WORK TO BE COMPLETED →
Output exactly the lines spanning from the line containing "- 2024년부터 삼성 스마트폰에 가우스를 탑재하여 경쟁력을 높일 예정" to the last line of the entries, inclusive.

PROVIDED ENTRIES →
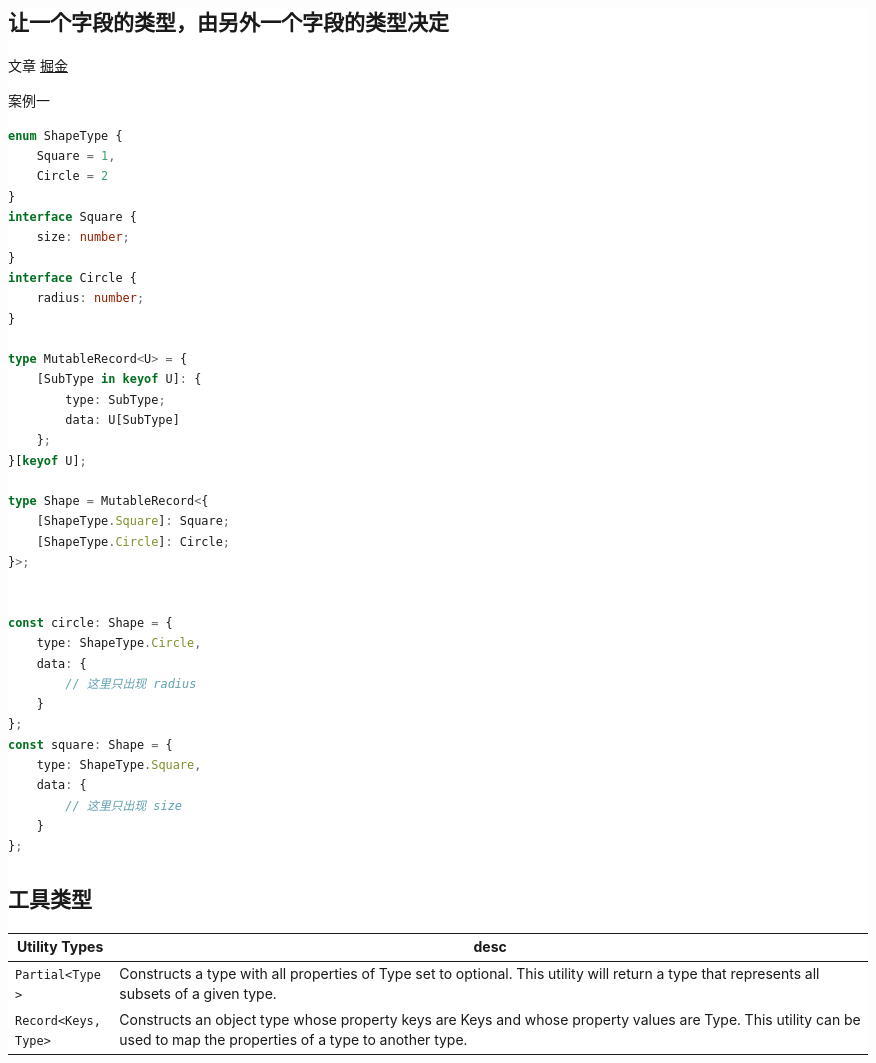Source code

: ## 让一个字段的类型，由另外一个字段的类型决定

文章 [掘金](https://juejin.cn/post/7349107838931435530)

案例一

```ts
enum ShapeType {
    Square = 1,
    Circle = 2
}
interface Square {
    size: number;
}
interface Circle {
    radius: number;
}

type MutableRecord<U> = {
    [SubType in keyof U]: {
        type: SubType;
        data: U[SubType]
    };
}[keyof U];

type Shape = MutableRecord<{
    [ShapeType.Square]: Square;
    [ShapeType.Circle]: Circle;
}>;


const circle: Shape = {
    type: ShapeType.Circle,
    data: {
        // 这里只出现 radius
    }
};
const square: Shape = {
    type: ShapeType.Square,
    data: {
        // 这里只出现 size
    }
};
```

## 工具类型

| Utility Types        | desc                                                                                                                                                                 |
| -------------------- | -------------------------------------------------------------------------------------------------------------------------------------------------------------------- |
| `Partial<Type>`      | Constructs a type with all properties of Type set to optional. This utility will return a type that represents all subsets of a given type.                          |
| `Record<Keys, Type>` | Constructs an object type whose property keys are Keys and whose property values are Type. This utility can be used to map the properties of a type to another type. |


[ECMAScript 2015]: https://262.ecma-international.org/6.0/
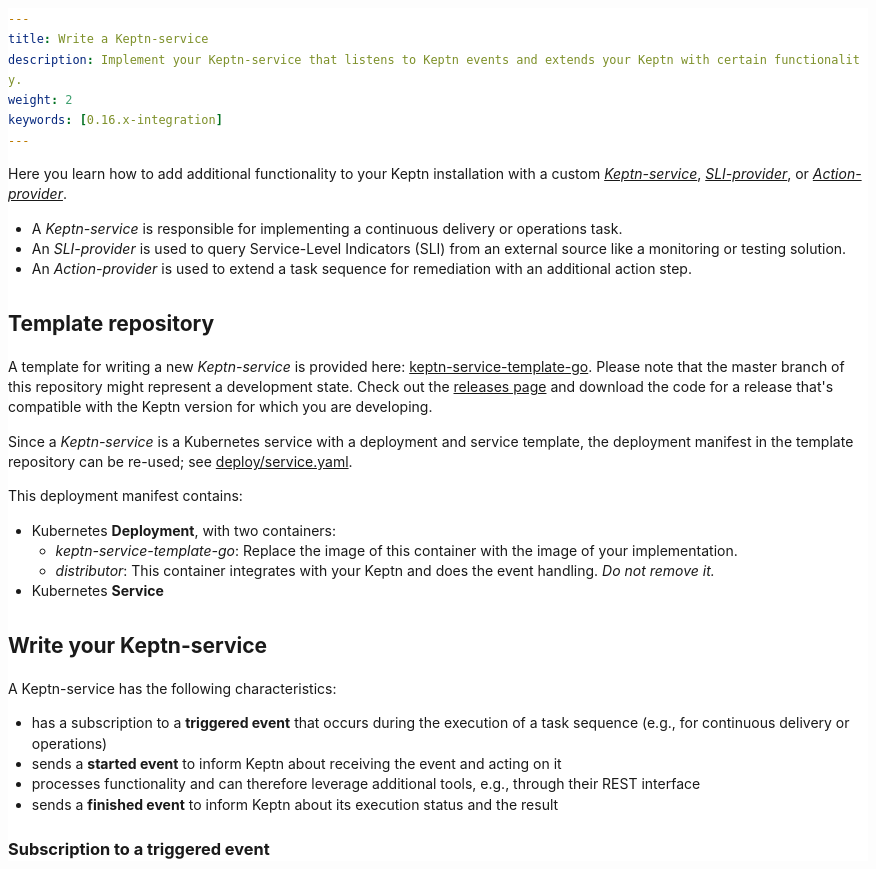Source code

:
 ```yaml
---
title: Write a Keptn-service
description: Implement your Keptn-service that listens to Keptn events and extends your Keptn with certain functionality.
weight: 2
keywords: [0.16.x-integration]
---
```


Here you learn how to add additional functionality to your Keptn installation with a custom [*Keptn-service*](#write-your-keptn-service), [*SLI-provider*](../sli_provider/), or [*Action-provider*](../action_provider/).

* A *Keptn-service* is responsible for implementing a continuous delivery or operations task.
* An *SLI-provider* is used to query Service-Level Indicators (SLI) from an external source like a monitoring or testing solution.
* An *Action-provider* is used to extend a task sequence for remediation with an additional action step.

## Template repository

A template for writing a new *Keptn-service*  is provided here: [keptn-service-template-go](https://github.com/keptn-sandbox/keptn-service-template-go).
Please note that the master branch of this repository might represent a development state. Check out the [releases page](https://github.com/keptn-sandbox/keptn-service-template-go/releases) and download the code for a release that's compatible with the Keptn version for which you are developing.

Since a *Keptn-service* is a Kubernetes service with a deployment and service template, the deployment manifest in the template repository can be re-used; see [deploy/service.yaml](https://github.com/keptn-sandbox/keptn-service-template-go/tree/0.14.0/chart).

This deployment manifest contains:

* Kubernetes **Deployment**, with two containers:
  * *keptn-service-template-go*: Replace the image of this container with the image of your implementation.
  * *distributor*: This container integrates with your Keptn and does the event handling. *Do not remove it.*
* Kubernetes **Service**

## Write your Keptn-service

A Keptn-service has the following characteristics:

* has a subscription to a **triggered event** that occurs during the execution of a task sequence (e.g., for continuous delivery or operations)
* sends a **started event** to inform Keptn about receiving the event and acting on it
* processes functionality and can therefore leverage additional tools, e.g., through their REST interface
* sends a **finished event** to inform Keptn about its execution status and the result

### Subscription to a triggered event
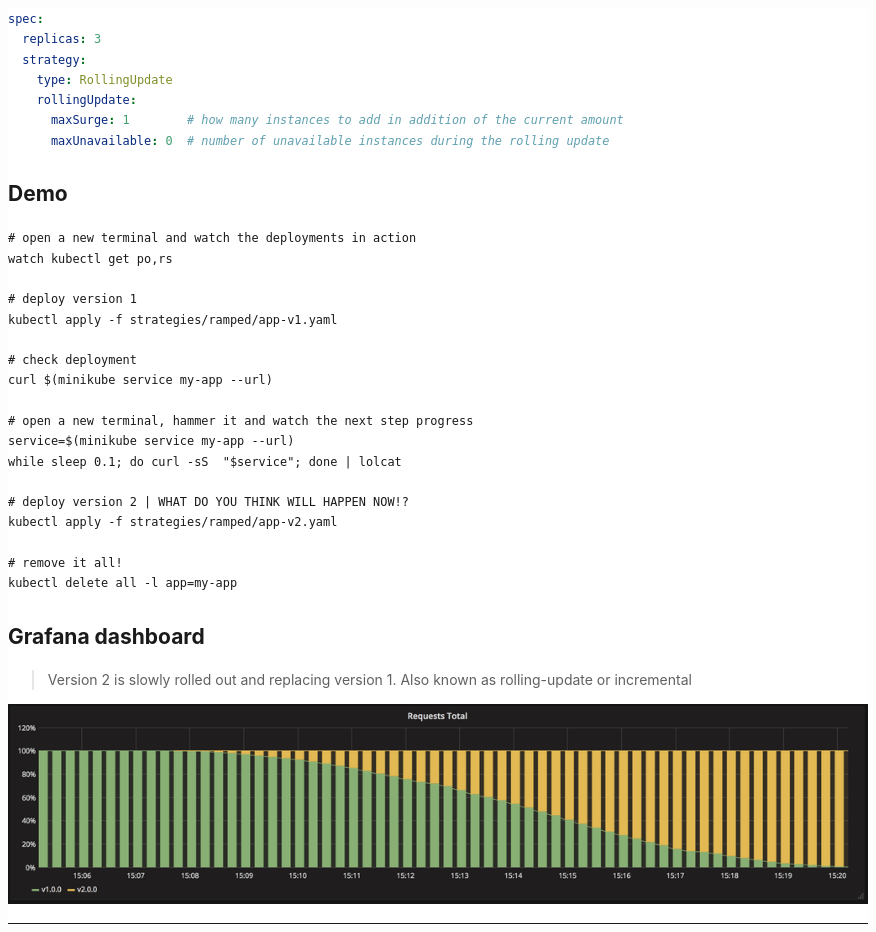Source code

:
 ```yaml
spec:
  replicas: 3
  strategy:
    type: RollingUpdate
    rollingUpdate:
      maxSurge: 1        # how many instances to add in addition of the current amount
      maxUnavailable: 0  # number of unavailable instances during the rolling update
```

## Demo

```ssh
# open a new terminal and watch the deployments in action
watch kubectl get po,rs

# deploy version 1
kubectl apply -f strategies/ramped/app-v1.yaml

# check deployment
curl $(minikube service my-app --url)

# open a new terminal, hammer it and watch the next step progress
service=$(minikube service my-app --url)
while sleep 0.1; do curl -sS  "$service"; done | lolcat
          
# deploy version 2 | WHAT DO YOU THINK WILL HAPPEN NOW!?
kubectl apply -f strategies/ramped/app-v2.yaml

# remove it all!
kubectl delete all -l app=my-app
```

## Grafana dashboard

> Version 2 is slowly rolled out and replacing version 1. Also known as rolling-update or incremental


![](img/grafana/ramped.png)

---
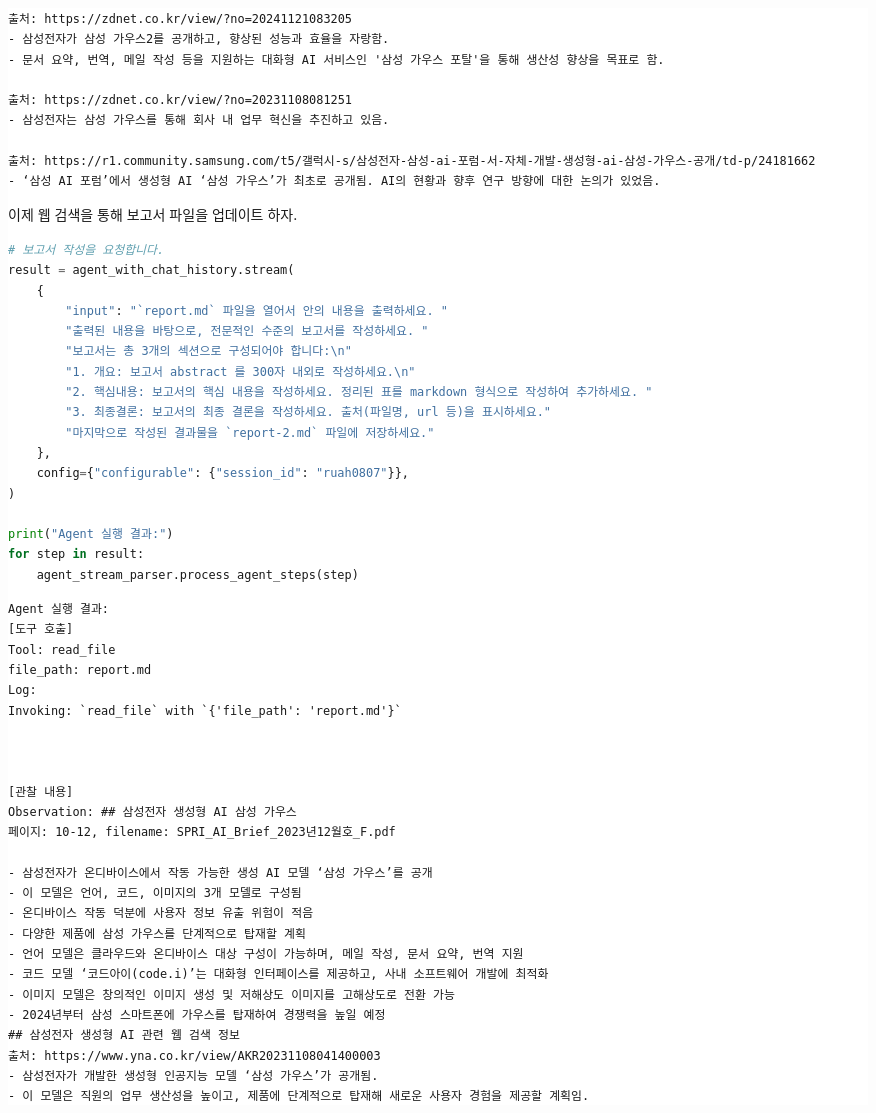     출처: https://zdnet.co.kr/view/?no=20241121083205
    - 삼성전자가 삼성 가우스2를 공개하고, 향상된 성능과 효율을 자랑함.
    - 문서 요약, 번역, 메일 작성 등을 지원하는 대화형 AI 서비스인 '삼성 가우스 포탈'을 통해 생산성 향상을 목표로 함.
    
    출처: https://zdnet.co.kr/view/?no=20231108081251
    - 삼성전자는 삼성 가우스를 통해 회사 내 업무 혁신을 추진하고 있음.
    
    출처: https://r1.community.samsung.com/t5/갤럭시-s/삼성전자-삼성-ai-포럼-서-자체-개발-생성형-ai-삼성-가우스-공개/td-p/24181662
    - ‘삼성 AI 포럼’에서 생성형 AI ‘삼성 가우스’가 최초로 공개됨. AI의 현황과 향후 연구 방향에 대한 논의가 있었음.


이제 웹 검색을 통해 보고서 파일을 업데이트 하자.


```python
# 보고서 작성을 요청합니다.
result = agent_with_chat_history.stream(
    {
        "input": "`report.md` 파일을 열어서 안의 내용을 출력하세요. "
        "출력된 내용을 바탕으로, 전문적인 수준의 보고서를 작성하세요. "
        "보고서는 총 3개의 섹션으로 구성되어야 합니다:\n"
        "1. 개요: 보고서 abstract 를 300자 내외로 작성하세요.\n"
        "2. 핵심내용: 보고서의 핵심 내용을 작성하세요. 정리된 표를 markdown 형식으로 작성하여 추가하세요. "
        "3. 최종결론: 보고서의 최종 결론을 작성하세요. 출처(파일명, url 등)을 표시하세요."
        "마지막으로 작성된 결과물을 `report-2.md` 파일에 저장하세요."
    },
    config={"configurable": {"session_id": "ruah0807"}},
)

print("Agent 실행 결과:")
for step in result:
    agent_stream_parser.process_agent_steps(step)
```

    Agent 실행 결과:
    [도구 호출]
    Tool: read_file
    file_path: report.md
    Log: 
    Invoking: `read_file` with `{'file_path': 'report.md'}`
    
    
    
    [관찰 내용]
    Observation: ## 삼성전자 생성형 AI 삼성 가우스
    페이지: 10-12, filename: SPRI_AI_Brief_2023년12월호_F.pdf
    
    - 삼성전자가 온디바이스에서 작동 가능한 생성 AI 모델 ‘삼성 가우스’를 공개
    - 이 모델은 언어, 코드, 이미지의 3개 모델로 구성됨
    - 온디바이스 작동 덕분에 사용자 정보 유출 위험이 적음
    - 다양한 제품에 삼성 가우스를 단계적으로 탑재할 계획
    - 언어 모델은 클라우드와 온디바이스 대상 구성이 가능하며, 메일 작성, 문서 요약, 번역 지원
    - 코드 모델 ‘코드아이(code.i)’는 대화형 인터페이스를 제공하고, 사내 소프트웨어 개발에 최적화
    - 이미지 모델은 창의적인 이미지 생성 및 저해상도 이미지를 고해상도로 전환 가능
    - 2024년부터 삼성 스마트폰에 가우스를 탑재하여 경쟁력을 높일 예정
    ## 삼성전자 생성형 AI 관련 웹 검색 정보
    출처: https://www.yna.co.kr/view/AKR20231108041400003
    - 삼성전자가 개발한 생성형 인공지능 모델 ‘삼성 가우스’가 공개됨.
    - 이 모델은 직원의 업무 생산성을 높이고, 제품에 단계적으로 탑재해 새로운 사용자 경험을 제공할 계획임.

FINAL ANSWER →
    - 2024년부터 삼성 스마트폰에 가우스를 탑재하여 경쟁력을 높일 예정
    ## 삼성전자 생성형 AI 관련 웹 검색 정보
    출처: https://www.yna.co.kr/view/AKR20231108041400003
    - 삼성전자가 개발한 생성형 인공지능 모델 ‘삼성 가우스’가 공개됨.
    - 이 모델은 직원의 업무 생산성을 높이고, 제품에 단계적으로 탑재해 새로운 사용자 경험을 제공할 계획임.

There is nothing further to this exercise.